The Department for Levelling Up, Housing & Communities (DLUHC) publishes Energy Performance of Buildings Data for England and Wales at epc.opendatacommunities.org.
The majority of the data is from the 22 million or so domestic Energy Performance Certificates (EPCs) that have been lodged on the public register between 2008 and the end of 2021. The data contains EPC ratings for residential properties, along with a range of building attributes related to energy efficiency.
Recently, DLUHC has added Unique Property Reference Numbers (UPRNs) to the EPC data.
UPRNs are identifiers derived from Ordnance Survey's AddressBase. AddressBase itself is a commercial product, but the UPRNs and their point coordinates are open data.
Inclusion of the UPRNs means the EPC records can be geolocated at address level and combined with open data (including postcodes) from other sources. UPRNs increase the re-usability of the EPC dataset because the identifiers can be used in place of the address fields, which are subject to restrictive Royal Mail terms.
But how successful has DLUHC been in its effort to allocate UPRNs to the EPC records?
Allocation of UPRNs is incomplete
The most recent quarterly data release contains 22,243,396 records for domestic EPCs lodged up to the end of 2021.
UPRNs have been allocated to 20,551,337 records, or 92% of the total.
1,716,164 records contain UPRNs that have been added by the energy assessors who submitted the records to the register. 18,835,173 records contain UPRNs that have been allocated by matching the address information in the EPCs to AddressBase.
Currently, that means about 85% of the EPC records contain UPRNs from address matching, though we may expect the proportion of UPRNs added by energy assessors to increase over time.
DLUHC has not explained its method in any detail, but says in a blog post:
To supplement missing UPRNs the department has used an address matching algorithm to provide additional UPRN coverage for records dating back to 2008.
The address-matching algorithm uses a combination of rules-based and machine-learning approaches using data from AddressBase. In this way, we can map addresses to UPRNs with a high degree of reliability.

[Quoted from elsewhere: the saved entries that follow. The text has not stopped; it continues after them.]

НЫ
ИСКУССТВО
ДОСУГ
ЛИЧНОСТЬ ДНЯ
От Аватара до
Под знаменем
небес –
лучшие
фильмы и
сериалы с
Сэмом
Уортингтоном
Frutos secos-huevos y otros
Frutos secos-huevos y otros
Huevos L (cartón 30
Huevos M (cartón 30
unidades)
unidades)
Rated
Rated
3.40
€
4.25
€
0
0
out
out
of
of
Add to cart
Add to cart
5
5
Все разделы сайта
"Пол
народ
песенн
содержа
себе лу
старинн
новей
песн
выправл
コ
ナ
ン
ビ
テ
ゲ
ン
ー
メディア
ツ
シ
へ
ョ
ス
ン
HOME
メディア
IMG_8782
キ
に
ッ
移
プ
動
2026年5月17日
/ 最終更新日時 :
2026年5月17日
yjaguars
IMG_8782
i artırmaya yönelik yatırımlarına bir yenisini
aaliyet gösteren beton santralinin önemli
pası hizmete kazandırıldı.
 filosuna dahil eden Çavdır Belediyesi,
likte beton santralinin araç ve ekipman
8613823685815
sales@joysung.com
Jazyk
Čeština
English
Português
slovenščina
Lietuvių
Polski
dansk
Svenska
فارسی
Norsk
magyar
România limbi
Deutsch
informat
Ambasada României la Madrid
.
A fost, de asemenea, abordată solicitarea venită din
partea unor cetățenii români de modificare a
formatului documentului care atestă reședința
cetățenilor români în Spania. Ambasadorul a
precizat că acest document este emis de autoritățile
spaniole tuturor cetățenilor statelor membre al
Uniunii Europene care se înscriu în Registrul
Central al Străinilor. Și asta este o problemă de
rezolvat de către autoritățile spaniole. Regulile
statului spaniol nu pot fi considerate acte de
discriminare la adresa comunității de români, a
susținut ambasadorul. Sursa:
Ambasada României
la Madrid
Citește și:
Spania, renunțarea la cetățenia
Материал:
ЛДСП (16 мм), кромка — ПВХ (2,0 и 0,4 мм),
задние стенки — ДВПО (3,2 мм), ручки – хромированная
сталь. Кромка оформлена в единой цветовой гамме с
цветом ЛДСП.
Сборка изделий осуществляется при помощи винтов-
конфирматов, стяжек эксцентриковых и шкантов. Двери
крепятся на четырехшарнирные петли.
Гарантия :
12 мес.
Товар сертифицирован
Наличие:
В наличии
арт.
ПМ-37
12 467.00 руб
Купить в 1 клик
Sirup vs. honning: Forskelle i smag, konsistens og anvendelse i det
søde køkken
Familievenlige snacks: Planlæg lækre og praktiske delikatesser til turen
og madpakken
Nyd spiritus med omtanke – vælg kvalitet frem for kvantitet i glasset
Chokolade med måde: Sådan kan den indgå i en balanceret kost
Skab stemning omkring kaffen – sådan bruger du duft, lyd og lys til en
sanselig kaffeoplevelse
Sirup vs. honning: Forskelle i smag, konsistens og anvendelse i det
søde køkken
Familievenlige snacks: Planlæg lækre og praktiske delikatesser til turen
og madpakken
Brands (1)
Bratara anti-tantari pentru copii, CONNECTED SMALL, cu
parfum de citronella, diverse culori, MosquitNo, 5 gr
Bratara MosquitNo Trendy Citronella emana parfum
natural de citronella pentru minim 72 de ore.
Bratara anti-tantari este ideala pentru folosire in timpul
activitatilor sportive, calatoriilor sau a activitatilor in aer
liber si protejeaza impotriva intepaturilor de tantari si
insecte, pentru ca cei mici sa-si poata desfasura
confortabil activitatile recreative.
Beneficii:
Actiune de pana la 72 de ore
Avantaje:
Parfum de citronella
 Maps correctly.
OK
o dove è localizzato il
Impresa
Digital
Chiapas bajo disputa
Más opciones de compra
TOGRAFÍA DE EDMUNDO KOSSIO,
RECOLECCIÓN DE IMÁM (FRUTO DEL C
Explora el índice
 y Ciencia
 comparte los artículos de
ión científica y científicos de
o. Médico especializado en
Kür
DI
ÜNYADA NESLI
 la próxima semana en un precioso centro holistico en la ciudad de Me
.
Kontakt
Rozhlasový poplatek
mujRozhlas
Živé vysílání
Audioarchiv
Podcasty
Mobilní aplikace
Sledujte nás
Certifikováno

We don't really know how many properties have EPCs
The EPC dataset does not cover all housing stock in England and Wales. An EPC is only required when a property is built, sold or rented. EPCs are valid for ten years but remain on the register after they expire.
We do not have any reliable count of the number of unique properties on the EPC register. That may seem strange, and arguably it point to weaknesses in the design of the register.
Allocation of UPRNs will, in theory, tell us how many properties have EPCs. A UPRN is, by definition, unique to a property. A property may have multiple EPCs, but should have only one UPRN.
The domestic EPC dataset contains 15,678,307 unique UPRNs, of which 25% are allocated to more than one EPC record. That's useful because it enables us to track changes to the attributes of a property over time.
However, allocation of UPRNs to the whole EPC dataset may not be an achievable task, for various reasons.
Even complete allocation of UPRNs will not tell us how many existing properties have EPCs. There is no direct mechanism for updating the register when a property is demolished or subdivided into new properties.
Those events can be detected through matching to other information – AddressBase includes metadata that shows which UPRNs are 'historic' – but that information is not available as open data.
Why are there missing UPRNs?
Although UPRNs have been allocated to 92% of EPC records, that's an average across all records lodged on the register from October 2008 to December 2021.
In some recent quarters, UPRNs have been allocated to as few as 85% of EPC records:
There are several common reasons why a UPRN might not have been allocated to an EPC record:
- the property no longer exists,
- the lodged address was incomplete or in a non-standard format, or
- the UPRN exists but is not yet in OS AddressBase.
DLUHC says:
We shall only assign UPRNs from the address matching algorithm that pass our confidence score. This is something we shall routinely monitor to improve the quality and coverage of UPRNs allocated to records.
The address matching algorithm requires a contemporary version of AddressBase and as some EPC’s may be submitted on properties yet to be included in AddressBase we may not find a reliable match. For this reason, some dwellings such as new build properties may have UPRNs allocated in a later publication.
It's unclear which releases of OS AddressBase DLUHC has used for address matching of EPCs. However, it appears the low rates of matching for EPCs lodged in 2021 are mainly due to the lag between creation of UPRNs for new dwellings and their availability in AddressBase:
Is more nearly complete matching of UPRNs to EPCs achievable?
DLUHC has said it will continue address matching of EPCs to UPRNs.
However, I note only 45 of the 1,635,380 EPC records that were unmatched in the Q3 2021 release were matched to UPRNs in the Q4 2021 release. Either DLUHC has not yet put in the resource to backfill UPRNs for existing records, or those missing UPRNs present a challenge.
I hope DLUHC will persevere with this work. Allocation of UPRNs by address matching is necessary and welcome progress towards maximising the re-usability of the EPC dataset as open data.